I feel a burst of affection for Ola Mae and give her shoulders an affectionate
squeeze. She almost drops the punch cup she's holding.
"Hold on, now. Let's don't get carried away,"
she says.
Now I'm embarrassed and I pull away. "We'd better
get moving. The ladies will be here in two hours and we haven't even started
the rest of the food."
I probably had a little too much to drink last night,
but driving to work this morning I tell myself I had to do something to calm my
nerves. I feel like a cat in a room full of rocking chairs. Between trying to
save the lumberyard, keeping Alice off my back about building a new house, and
all that business with Daddy in the back of my mind all the time, I don't even
want to get out of bed in the morning. Every time the phone rings, I jump,
thinking it might be that banker calling to turn me down. When I took them
papers to him last week, he was nice enough. Made me wait longer than a
businessman should have to wait, but said he'd get back to me about the loan in
a couple of weeks.
Talking to Alice about Daddy ain't done no good,
either. I don't think she wants to hear it. Hell, I don't want to know it, but
now that I do, ain't nothing can change that. I think back over our
conversation when I showed her the postcard.
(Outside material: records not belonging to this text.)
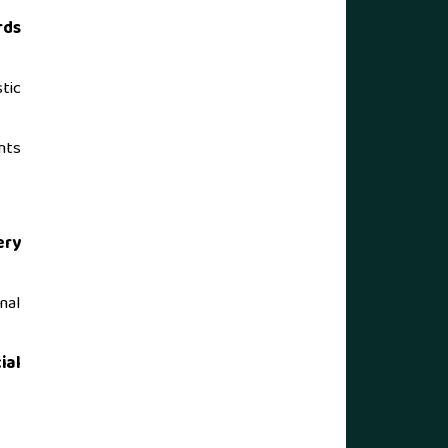
rds
tic
nts
ery
nal
ial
"You don't know that your daddy hung that man,
Del," she said.
"Alice, he's sitting there right in front of that
dead boy's feet, big as you please, smiling like he's done got a trophy!"
"He was young then — twenty or twenty-one years old.
Maybe he just jumped in the picture. You know how young men are. They're always
posing and such."
"Then why did he get that postcard, and why did it
have his name on it?"
"I have no idea, but I'll tell you this, Del
Tanner. You'd better let this thing go and stop nosing around. Folks around
here don't want to talk about those old days. The black people got what they
want now, so you don't need to go stirring things up. Your luck, one of these
educated black folks around here, who's always hollering about equality, will
get hold of this story and you'll be ruined. Not all your customers are white,
you know. Those people won't stop at anything. They'll have some NAACP lawyer
down here trying to put you in jail."
"Now you're being ridiculous," I told her. But
maybe she's right. I probably should leave the past alone. I should burn the
damn postcard and those Klan robes, too. I'll be damned if I know why I can't
let this thing go.
My mind is as foggy as the weather today. There's such
a thick mist hanging over the lumberyard, I can barely make out the office
building when I turn into the lot. I'm here earlier than usual, but I couldn't
sleep. I'm still having those hellish dreams. Just this morning I woke up in a
cold sweat from dreaming that old black schoolteacher named Grace Clark was
putting a rope around my neck and laughing. As I'm lying there, trying to go
back to sleep, I start wondering, were there other lynchings? How many niggers
did Daddy kill? Did he burn their houses? Rape their women? I finally had to go
on and get up. I made myself some strong black coffee and came to work.